Information supplied -
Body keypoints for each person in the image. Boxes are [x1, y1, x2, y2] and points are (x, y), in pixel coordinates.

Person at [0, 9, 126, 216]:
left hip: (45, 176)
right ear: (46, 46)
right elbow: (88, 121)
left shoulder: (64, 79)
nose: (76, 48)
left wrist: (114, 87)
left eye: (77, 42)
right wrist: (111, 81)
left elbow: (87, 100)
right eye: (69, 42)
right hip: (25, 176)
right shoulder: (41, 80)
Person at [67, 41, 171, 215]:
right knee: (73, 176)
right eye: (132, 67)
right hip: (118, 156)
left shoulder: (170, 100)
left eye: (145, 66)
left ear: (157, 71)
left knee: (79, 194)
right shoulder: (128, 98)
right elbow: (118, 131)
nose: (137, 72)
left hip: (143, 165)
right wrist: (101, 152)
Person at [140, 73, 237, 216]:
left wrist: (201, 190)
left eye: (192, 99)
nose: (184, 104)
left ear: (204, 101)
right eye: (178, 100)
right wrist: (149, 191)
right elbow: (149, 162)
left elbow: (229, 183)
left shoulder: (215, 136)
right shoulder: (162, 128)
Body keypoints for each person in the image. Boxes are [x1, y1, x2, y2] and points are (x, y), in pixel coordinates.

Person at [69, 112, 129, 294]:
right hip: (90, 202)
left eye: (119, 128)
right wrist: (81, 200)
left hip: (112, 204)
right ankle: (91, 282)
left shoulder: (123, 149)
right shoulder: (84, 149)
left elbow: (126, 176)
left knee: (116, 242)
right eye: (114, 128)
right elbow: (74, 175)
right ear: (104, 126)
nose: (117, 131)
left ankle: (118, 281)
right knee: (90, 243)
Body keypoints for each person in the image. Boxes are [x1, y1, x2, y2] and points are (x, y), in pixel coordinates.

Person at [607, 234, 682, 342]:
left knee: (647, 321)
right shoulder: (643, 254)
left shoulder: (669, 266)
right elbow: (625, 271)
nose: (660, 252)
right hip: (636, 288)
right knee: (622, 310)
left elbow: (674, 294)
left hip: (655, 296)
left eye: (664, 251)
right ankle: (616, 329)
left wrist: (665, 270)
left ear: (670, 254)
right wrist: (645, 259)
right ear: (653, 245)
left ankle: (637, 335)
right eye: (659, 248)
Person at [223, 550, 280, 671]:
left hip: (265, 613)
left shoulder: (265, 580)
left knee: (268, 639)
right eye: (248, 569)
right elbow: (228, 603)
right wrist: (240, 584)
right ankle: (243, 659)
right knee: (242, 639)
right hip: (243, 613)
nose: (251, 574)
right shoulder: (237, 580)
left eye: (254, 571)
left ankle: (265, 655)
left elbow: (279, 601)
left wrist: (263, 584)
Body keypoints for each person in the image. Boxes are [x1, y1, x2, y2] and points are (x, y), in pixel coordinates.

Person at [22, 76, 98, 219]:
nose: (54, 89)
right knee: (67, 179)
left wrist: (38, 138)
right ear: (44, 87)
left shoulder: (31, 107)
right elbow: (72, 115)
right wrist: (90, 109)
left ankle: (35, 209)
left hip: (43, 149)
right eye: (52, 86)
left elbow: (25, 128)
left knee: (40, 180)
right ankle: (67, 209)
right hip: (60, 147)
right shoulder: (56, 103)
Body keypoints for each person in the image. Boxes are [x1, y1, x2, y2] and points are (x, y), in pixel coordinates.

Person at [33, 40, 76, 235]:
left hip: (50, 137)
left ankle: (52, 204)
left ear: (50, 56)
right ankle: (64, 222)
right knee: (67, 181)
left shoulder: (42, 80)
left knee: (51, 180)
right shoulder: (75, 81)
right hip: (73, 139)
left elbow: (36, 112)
---
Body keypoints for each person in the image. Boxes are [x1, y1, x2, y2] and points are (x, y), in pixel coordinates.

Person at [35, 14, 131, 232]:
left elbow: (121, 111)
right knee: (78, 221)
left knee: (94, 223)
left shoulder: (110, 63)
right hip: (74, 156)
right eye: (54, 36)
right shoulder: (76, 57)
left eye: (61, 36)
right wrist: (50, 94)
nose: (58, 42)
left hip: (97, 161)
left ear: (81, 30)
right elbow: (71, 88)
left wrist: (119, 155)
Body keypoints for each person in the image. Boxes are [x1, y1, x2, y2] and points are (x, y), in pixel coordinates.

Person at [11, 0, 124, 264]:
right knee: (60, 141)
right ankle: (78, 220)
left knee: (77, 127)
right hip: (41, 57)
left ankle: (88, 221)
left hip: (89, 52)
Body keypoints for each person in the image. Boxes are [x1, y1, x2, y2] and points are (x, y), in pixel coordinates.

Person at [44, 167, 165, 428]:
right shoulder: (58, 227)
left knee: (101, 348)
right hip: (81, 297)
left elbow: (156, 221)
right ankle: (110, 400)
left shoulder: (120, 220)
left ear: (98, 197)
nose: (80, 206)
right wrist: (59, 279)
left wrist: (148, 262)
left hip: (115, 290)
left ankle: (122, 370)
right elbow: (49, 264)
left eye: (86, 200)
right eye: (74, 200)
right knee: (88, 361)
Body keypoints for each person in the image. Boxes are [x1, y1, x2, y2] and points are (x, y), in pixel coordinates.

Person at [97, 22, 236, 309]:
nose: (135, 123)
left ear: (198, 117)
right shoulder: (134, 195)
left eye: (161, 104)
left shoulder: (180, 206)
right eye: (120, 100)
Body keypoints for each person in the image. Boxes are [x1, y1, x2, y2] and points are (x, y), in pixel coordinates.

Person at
---
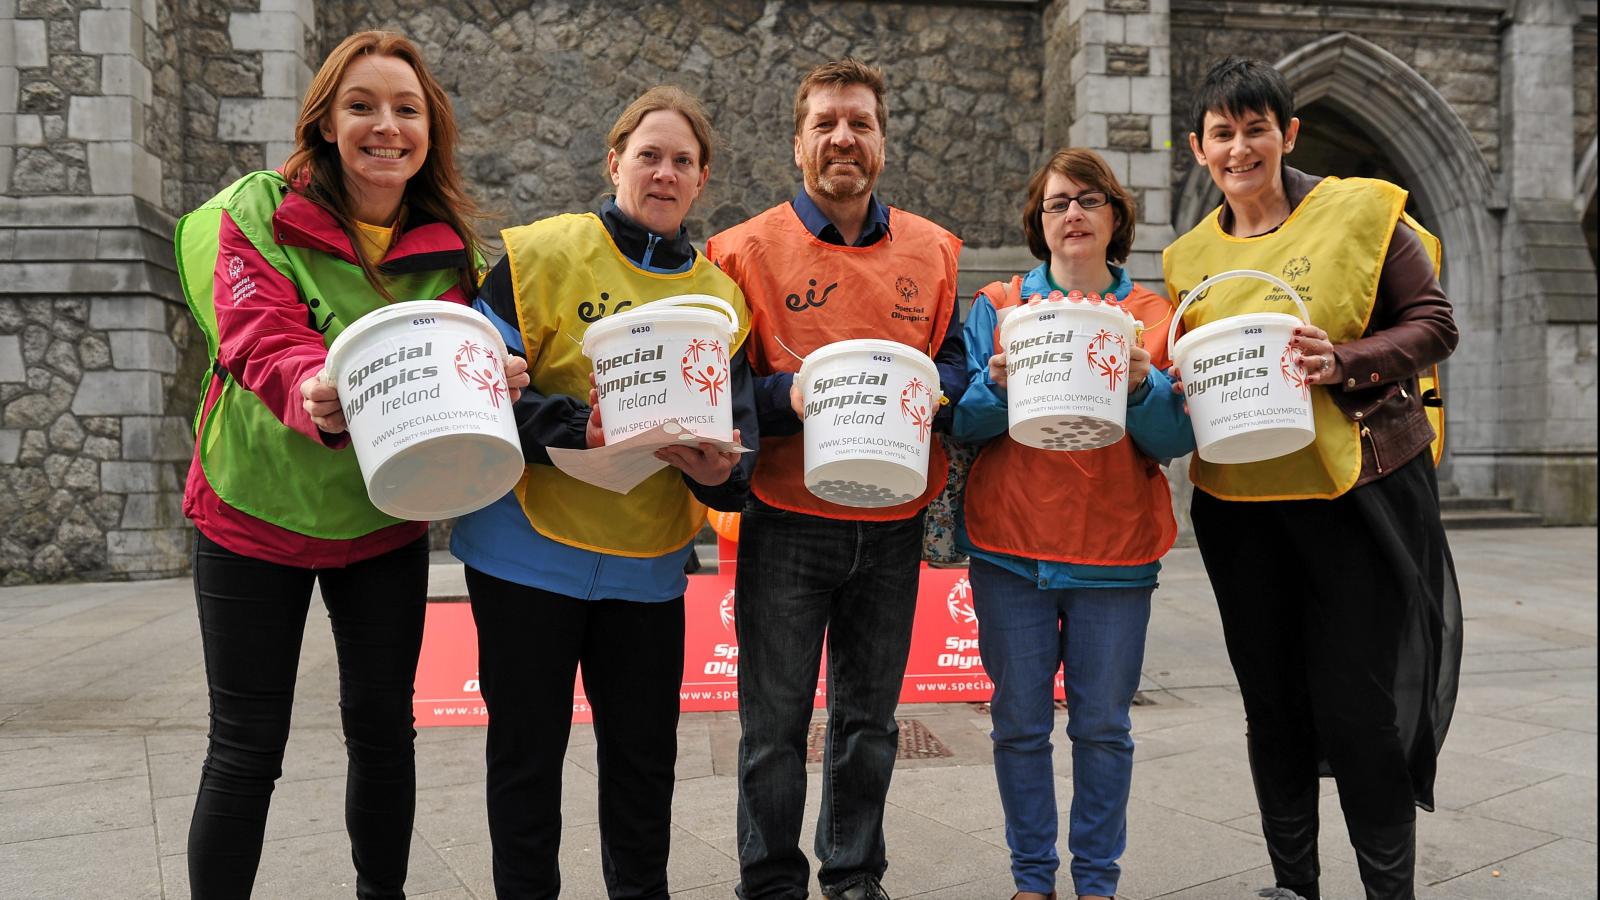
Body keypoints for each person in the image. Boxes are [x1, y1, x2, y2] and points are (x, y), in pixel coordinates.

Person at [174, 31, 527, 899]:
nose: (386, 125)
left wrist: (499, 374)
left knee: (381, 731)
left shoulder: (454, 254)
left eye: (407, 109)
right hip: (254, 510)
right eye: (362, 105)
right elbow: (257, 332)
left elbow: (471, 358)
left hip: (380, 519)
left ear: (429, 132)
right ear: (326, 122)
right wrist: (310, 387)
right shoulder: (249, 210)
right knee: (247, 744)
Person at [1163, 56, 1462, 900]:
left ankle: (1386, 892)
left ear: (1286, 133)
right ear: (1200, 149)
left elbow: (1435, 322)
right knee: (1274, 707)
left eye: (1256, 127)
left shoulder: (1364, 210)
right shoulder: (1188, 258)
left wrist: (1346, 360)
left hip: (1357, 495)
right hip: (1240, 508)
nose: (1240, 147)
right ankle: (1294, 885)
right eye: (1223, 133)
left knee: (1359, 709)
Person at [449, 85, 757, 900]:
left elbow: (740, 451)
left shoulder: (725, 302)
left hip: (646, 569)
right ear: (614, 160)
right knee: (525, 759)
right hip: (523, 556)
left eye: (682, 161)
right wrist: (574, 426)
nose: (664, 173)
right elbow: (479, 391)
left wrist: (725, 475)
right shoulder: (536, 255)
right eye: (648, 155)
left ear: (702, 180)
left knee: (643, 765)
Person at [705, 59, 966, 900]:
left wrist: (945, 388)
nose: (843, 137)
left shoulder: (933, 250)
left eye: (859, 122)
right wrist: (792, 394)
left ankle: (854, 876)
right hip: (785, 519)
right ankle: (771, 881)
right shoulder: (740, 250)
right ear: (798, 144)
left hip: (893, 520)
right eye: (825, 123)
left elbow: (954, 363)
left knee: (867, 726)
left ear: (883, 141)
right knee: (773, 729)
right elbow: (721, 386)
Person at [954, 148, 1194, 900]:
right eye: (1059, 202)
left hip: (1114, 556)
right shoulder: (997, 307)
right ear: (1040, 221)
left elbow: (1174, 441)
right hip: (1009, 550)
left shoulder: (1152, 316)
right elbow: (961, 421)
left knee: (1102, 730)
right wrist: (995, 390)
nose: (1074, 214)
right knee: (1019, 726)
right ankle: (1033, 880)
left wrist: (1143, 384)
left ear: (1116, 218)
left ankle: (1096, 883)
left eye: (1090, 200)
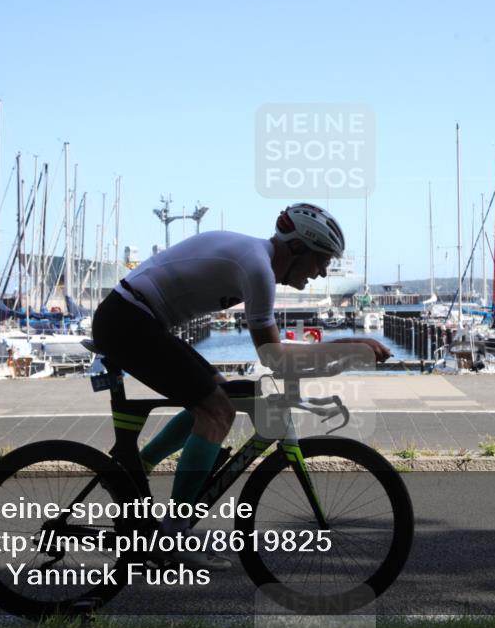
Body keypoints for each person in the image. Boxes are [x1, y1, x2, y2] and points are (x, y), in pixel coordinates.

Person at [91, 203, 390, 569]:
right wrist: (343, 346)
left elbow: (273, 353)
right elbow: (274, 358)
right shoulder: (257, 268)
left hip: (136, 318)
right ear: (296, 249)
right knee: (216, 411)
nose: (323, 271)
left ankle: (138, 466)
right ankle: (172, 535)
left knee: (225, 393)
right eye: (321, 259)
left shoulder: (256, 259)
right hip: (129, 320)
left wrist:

Work to be completed -
Write down, word for word, the lines above from the one containing "right elbow: (257, 332)" through the one containing "left elbow: (1435, 322)", both ends included.

Task solution -
right elbow: (257, 332)
left elbow: (471, 358)
left hip: (380, 519)
left ear: (429, 132)
right ear: (326, 122)
right wrist: (310, 387)
right shoulder: (249, 210)
right knee: (247, 744)
Person at [1163, 56, 1462, 900]:
left ankle: (1386, 892)
left ear: (1286, 133)
right ear: (1200, 149)
left elbow: (1435, 322)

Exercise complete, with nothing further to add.